Nino D’Angelo: “Guerra tra i poveri in Italia… ma chi pensa ai giovani?”


Nino D’Angelo, l’ex caschetto biondo che ha fatto cantare ed innamorare decine di napoletani negli anni ’80, il ragazzo della curva B che in un’omonima canzone cantava il suo amore per il Napoli, in un’intervista a ilfattoquotidiano.it, ha raccontato la sua storia da prima a dopo il successo.

Un storia particolare, profonda, ricca di riferimenti ad una famiglia povera ma umile che viveva in una Napoli e in un’epoca meno agiata ma più ‘civile’. Nino D’Angelo racconta quanto prima fosse diverso vivere la quotidianità, anche essere poveri era diverso, l’arte dell’arrangiarsi aveva un senso e a fine giornata uno spicciolo in tasca entrava, valeva come un tesoro e dava enorme soddisfazione.

Anche all’epoca dei suoi albori esistevano i luoghi comuni e le discriminazioni, ma non erano tanto conosciute come oggi; a Nino D’Angelo era vietata la possibilità di esibirsi in grandi teatri e il suo talento era sottovalutato, la sua carriera era destinata ad esibirsi in posti delineati senza poter oltrepassare i confini stabiliti, e lui accettava le condizioni dettate, gli bastava fare ciò che più gli piaceva, cantare l’amore, un napoletano che cantava in quello che all’epoca era ancora un dialetto, e non raccontava di camorra.

Ascoltare Nino D’Angelo, non era ‘roba chic’, e così quelli che molto spesso venivano definiti ‘i figli di papà’ nascondevano i dischi del caschetto biondo, per mascherare  le loro reali preferenze musicali, ma col tempo i frutti sono arrivati, tanto da riempire teatri, piazze, per ogni concerto del Nino D’Angelo di oggi, quello conosciuto in tutto il mondo.

L’umiltà e la semplicità Nino non l’ha persa, ricorda le sue origini con tenerezza, la povertà di una famiglia ricca d’amore, unita che sapeva apprezzare le piccole cose ed essere felice ogni giorno aspettando gli imprevisti, le novità, perché chiedersi ‘cosa accadrà oggi’, non era un pensiero che metteva paura, ma la speranza che potesse arrivare qualcosa a migliorare la vita.

La società, i giovani di oggi, non hanno speranza, non amano gli imprevisti ma al contrario sono spaventati, secondo Nino D’angelo, l’ultima generazione ad apprezzare gli imprevisti, è stata proprio la sua.

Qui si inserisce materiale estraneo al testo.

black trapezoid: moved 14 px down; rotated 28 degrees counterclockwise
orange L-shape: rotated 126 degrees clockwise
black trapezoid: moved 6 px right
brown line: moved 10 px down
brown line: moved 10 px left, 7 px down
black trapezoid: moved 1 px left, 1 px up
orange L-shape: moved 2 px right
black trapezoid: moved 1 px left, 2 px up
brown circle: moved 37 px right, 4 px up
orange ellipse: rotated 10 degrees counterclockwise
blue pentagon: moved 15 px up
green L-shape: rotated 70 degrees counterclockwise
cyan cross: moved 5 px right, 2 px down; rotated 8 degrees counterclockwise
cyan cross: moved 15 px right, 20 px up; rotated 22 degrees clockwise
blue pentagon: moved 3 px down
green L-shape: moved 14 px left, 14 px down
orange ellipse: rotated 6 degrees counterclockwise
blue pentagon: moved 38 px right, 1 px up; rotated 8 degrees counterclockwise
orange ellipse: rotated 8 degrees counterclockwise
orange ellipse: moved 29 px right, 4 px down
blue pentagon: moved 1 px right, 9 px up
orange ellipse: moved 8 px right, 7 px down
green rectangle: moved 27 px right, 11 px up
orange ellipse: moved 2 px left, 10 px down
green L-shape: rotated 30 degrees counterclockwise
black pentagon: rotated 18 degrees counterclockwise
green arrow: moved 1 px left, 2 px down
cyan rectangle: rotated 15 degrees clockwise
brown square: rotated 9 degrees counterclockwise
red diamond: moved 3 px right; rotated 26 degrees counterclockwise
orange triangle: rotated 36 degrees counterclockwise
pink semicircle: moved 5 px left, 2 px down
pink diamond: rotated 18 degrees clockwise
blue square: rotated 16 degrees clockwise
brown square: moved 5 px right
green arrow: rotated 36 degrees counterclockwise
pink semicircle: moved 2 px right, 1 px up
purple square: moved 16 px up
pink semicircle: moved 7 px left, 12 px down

Uno sguardo all’Italia, e Nino D’Angelo lo fa partendo da Maradona, grande amico e grande simbolo di Napoli, il calcio per eccellenza, quello che a Napoli portò una ventata di aria fresca. L’uomo che amava ed aiutava i poveri perché sapeva cosa significava non avere da mangiare, cosa che nessuno avrebbe fatto, perché a quell’epoca come oggi, nessun politico si interessa realmente delle persone.

Non si tratta più di Destra o Sinistra, si tratta di interessi. Il razzismo secondo Nino D’Angelo, è una condizione in cui vive tutta l’Italia, una guerra tra i poveri, qualcosa che oscura la vista degli italiani a discapito degli immigrati, dipingendoli come una minaccia per l’economia collettiva.

Non è d’accordo con Matteo Salvini, Nino D’Angelo che invece di vedere gli immigrati come una minaccia, punta il dito contro i politici che pur di raccattare voti, si riempiono la bocca di ragionamenti e promesse prive di senso, non è d’accordo e si chiede quanta verità possa esserci nella volontà di Salvini di salvare l’Italia, Sud compreso, se poi proprio la Lega Nord ha sempre espresso i suoi inauditi rancori ‘antimeridionalisti’.

Troppe urla in televisione e poca concretezza, secondo Nino D’Angelo, un modo per accaparrarsi voti e fare sempre quello che fa più comodo a chi governa. Lui non ha fiducia più in nessuno, non fa differenza chi sale al potere, ma un cruccio lo ossessiona: “I guaglioni che oggi hanno vent’anni. Sta generazione di ragazzi tutti disoccupati. Nessuno ha pensato a loro. Dove li mettiamo adesso?”